→ **Work instructions**:
1) According to the transplant diagnostics excerpt, when did the American Society of Transplantation convene a consensus conference on advanced diagnostics in solid organ transplants?
2) Reproduce the transplant diagnostics excerpt word for word, everything from "The use of PCR" down to "this time (23).".
3) Resume the transplant diagnostics excerpt after its final sentence.

→ **Document excerpt**:

The utilization of testing for cell-free DNA through metagenomic next-generation sequencing with commercial assays is quite variable (21). There are several reports of detection of molds and less common pathogens, although performance characteristics are yet to be ascertained. The clinical implications of these assays may be heightened for immunocompromised hosts (22). In general, these evaluations may be most useful when an etiologic organism is highly suspected but cannot be confirmed and diagnostic invasive sampling is not feasible. However, like many diagnostics, the sensitivity of these assays is likely highest prior to or early in the course of effective therapy, and given the substantial cost of the assay, the role of this assay in the routine evaluation of infections remains to be determined.
The use of PCR of blood to detect Aspergillus and Mucorales is being evaluated with multiple platforms being developed or used with varying performance; however, these cannot be broadly recommended at this time (23).
At the end of 2021, the American Society of Transplantation convened a consensus conference to delineate the utility of advanced diagnostics in solid organ transplants. Numerous knowledge gaps were identified, with challenges persisting around the optimal evaluation and the tangible impacts on clinical outcomes (24).
Invasive sampling
As detailed above, establishing the etiology of an infiltrate in a transplant patient through non-invasive measures is often challenging. In addition, sampling of sputum is potentially infeasible in pediatric patients (25). Clinicians often find themselves balancing the pressure to avoid invasive procedures vs. the need to establish the diagnosis as quickly and accurately as possible. This challenge is further exacerbated by the possibility that treatments occurring prior to invasive procedures may impair the yield of diagnostics.

→ **Information shown**:

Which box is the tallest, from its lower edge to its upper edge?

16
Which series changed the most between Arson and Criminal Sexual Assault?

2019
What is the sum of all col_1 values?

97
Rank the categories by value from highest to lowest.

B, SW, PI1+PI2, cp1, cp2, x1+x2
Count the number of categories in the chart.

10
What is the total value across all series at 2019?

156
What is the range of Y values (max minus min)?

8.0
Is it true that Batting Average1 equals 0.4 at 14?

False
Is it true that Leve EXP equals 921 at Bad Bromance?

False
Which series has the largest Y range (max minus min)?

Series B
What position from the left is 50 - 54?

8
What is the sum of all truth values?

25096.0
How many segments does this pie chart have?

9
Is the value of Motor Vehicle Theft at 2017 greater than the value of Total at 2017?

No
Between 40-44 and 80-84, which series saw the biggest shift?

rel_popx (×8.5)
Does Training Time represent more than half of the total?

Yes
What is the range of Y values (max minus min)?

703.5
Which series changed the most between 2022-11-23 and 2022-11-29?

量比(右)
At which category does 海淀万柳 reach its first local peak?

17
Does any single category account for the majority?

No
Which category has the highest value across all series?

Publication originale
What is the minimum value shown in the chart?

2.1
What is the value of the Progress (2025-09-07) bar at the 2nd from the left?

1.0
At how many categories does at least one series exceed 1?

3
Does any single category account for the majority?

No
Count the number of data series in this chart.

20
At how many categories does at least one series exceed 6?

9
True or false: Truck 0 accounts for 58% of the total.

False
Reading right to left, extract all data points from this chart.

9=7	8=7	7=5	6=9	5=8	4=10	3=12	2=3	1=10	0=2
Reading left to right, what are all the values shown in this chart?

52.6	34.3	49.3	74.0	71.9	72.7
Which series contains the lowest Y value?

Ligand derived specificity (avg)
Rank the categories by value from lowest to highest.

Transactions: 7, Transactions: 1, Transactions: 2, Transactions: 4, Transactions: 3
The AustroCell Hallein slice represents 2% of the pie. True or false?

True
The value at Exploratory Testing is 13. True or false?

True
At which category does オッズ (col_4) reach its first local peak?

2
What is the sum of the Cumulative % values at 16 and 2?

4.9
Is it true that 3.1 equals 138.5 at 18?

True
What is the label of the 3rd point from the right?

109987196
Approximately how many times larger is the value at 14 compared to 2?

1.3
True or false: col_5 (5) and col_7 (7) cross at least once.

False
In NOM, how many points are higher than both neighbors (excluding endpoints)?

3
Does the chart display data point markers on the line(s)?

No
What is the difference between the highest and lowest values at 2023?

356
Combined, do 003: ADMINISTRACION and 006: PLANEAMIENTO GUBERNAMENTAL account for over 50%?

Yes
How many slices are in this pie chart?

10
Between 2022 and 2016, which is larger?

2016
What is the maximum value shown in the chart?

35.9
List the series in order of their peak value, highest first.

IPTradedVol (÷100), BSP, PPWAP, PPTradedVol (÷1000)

→ **Answer list**:
1) At the end of 2021.

2)
The use of PCR of blood to detect Aspergillus and Mucorales is being evaluated with multiple platforms being developed or used with varying performance; however, these cannot be broadly recommended at this time (23).

3)
Options for invasive sampling that are considered include BAL or direct tissue sampling, either surgically or with interventional radiology.
BAL may lead to changes in clinical management in the range of 50% of cases and in general were very well tolerated (26–28). One study comparing BAL to lung biopsy in pediatric HSCT patients at a single institution found that 40% of the 101 BALs revealed a pathogen, while 94% of the 19 lung biopsies identified an etiology (29). In this report, biopsy identified etiology in six patients with a negative BAL and non-infectious etiology in two patients.
An adult study evaluating bronchoscopy for Aspergillus demonstrated the importance of prompt investigation, finding a yield of 35% if performed within the first 2 days, 15% on days 3 and 4, and 2% on day 5 (30).
Broad-range PCR is another tool that can be used to evaluate for bacterial, fungal, and mycobacteria invasive infections. The yield of this test is best for fresh tissue such as biopsy, where organisms are identified by histopathology (31). However, the yield remains limited, with one large pediatric retrospective study finding that broad-range PCR influenced antimicrobial management in only 5% of patients (32).
Results of testing require clinical correlation because positive tests may represent colonization. This is particularly true for Pneumocystis and Aspergillus, where asymptomatic colonization has been established (33). Detection of viral DNA may represent active infection, asymptomatic reactivation, or prior infection with residual PCR positivity. Similarly, a positive galactomannan from BAL may also represent Aspergillus disease or colonization.
Approach to testing
Unless a specific organism or disease process is strongly evidenced, we recommend a broad evaluation from pulmonary specimens including pathology, culture, fungal culture, AFB culture and stain, modified acid-fast stain, GMS stains, Legionella culture, Pneumocystis quantitative PCR, galactomannan testing, CMV PCR, and respiratory viral panel, with consideration for Aspergillus PCR, Mucorales PCR, and Nocardia PCR based on imaging and host factors.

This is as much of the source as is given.